The blockade of T-cell co-stimulation as a therapeutic stratagem for immunosuppression: Focus on belatacept

Abstract

The development of immunosuppressive drugs has in recent years been focused on prevention of acute rejection. This has led to an increase in one-year allograft survival. However, these drugs have non-immune effects which contribute to the high incidence of late graft loss, as a consequence of chronic allograft nephropathy, and the death of patients. As an immune-specific alternative to conventional immunosuppressants, new biotechnology tools have been developed; they target the costimulation signal of T-cell activation, particularly by the "classical" B7/CD28 and CD40/CD40L pathways. Here, we review the limitations of current immunosuppressive protocols, the benefits of classical B7/CD28 costimulation blockade, and the first large-scale clinical application of this strategy to human transplantation with belatacept. We will also consider novel costimulatory molecules of the B7/CD28 and TNF/TNF-R families, which appear to be important for the functions of memory and effector T-cells.

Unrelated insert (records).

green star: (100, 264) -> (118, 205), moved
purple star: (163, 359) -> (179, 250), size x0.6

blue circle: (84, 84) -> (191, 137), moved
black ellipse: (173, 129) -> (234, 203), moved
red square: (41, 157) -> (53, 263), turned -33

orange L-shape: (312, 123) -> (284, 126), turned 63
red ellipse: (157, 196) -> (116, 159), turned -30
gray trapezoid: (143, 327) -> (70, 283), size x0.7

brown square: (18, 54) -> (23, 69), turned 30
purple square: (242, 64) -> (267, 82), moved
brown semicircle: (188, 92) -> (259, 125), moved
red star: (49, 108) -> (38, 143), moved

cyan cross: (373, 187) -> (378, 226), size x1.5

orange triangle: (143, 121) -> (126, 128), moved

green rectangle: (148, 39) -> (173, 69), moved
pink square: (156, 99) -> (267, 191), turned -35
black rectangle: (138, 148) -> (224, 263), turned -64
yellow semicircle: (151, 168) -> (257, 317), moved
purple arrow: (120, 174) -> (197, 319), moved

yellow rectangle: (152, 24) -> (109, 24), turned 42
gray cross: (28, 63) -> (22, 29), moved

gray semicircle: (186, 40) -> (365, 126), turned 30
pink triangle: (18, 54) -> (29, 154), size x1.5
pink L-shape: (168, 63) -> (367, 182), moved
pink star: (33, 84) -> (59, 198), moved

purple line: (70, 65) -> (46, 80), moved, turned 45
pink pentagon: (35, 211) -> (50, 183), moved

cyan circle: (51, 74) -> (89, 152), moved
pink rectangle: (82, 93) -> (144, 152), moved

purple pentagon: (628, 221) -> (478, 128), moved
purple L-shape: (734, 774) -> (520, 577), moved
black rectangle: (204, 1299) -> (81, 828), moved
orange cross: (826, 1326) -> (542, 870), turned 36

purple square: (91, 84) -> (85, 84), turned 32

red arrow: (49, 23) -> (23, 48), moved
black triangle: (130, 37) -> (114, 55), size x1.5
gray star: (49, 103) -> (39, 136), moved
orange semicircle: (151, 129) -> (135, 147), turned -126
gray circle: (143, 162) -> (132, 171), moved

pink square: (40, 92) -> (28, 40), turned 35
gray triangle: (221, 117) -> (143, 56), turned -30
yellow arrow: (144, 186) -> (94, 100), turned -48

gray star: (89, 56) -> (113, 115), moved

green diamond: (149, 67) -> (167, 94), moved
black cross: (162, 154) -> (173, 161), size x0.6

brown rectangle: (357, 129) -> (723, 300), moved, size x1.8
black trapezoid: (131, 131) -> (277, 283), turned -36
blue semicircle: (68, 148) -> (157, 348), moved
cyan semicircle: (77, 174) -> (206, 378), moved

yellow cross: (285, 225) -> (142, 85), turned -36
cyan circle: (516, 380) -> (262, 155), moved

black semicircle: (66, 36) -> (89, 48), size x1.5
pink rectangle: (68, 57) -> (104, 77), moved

Keywords: belatacept; chronic allograft nephropathy; costimulation; fusion protein; immunosuppressants; kidney transplantation.

Figure 1

T-cell activation by three signals. The first involves T-cell receptor (TCR) triggering by donor antigen on APCs (antigen presenting cells). The second signal or “costimulation signal” is delivered when B7-1/CD80 and B7-2/CD86 on the surface of APCs engage CD28 on T-cells. These two signals activate three transduction pathways (the Nuclear Factor-κB or Nf-κB pathway, the mitogen-activated protein (MAP) kinase pathway and the calcium-calcineurin pathway) that result in the production of numerous factors, including interleukin-2 (IL-2), the α–chain of its receptor, CD25, and the CD40 Ligand. CD40 is expressed on all APCs (including B cells) and its ligand (CD40L or CD154) is on activated CD4⁺ T-cells and on a subset of CD8⁺ T-cells and NK cells. Stimulation of CD40 on APC by CD40L triggers important signals for antibody production by B cells and strongly induces B7 and Major Histocompatibility Complex (MHC) expression on APCs. IL-2 binding to its receptor activates the mTOR (“target of rapamycin”) pathway – the third signal – resulting in T-cell clonal proliferation.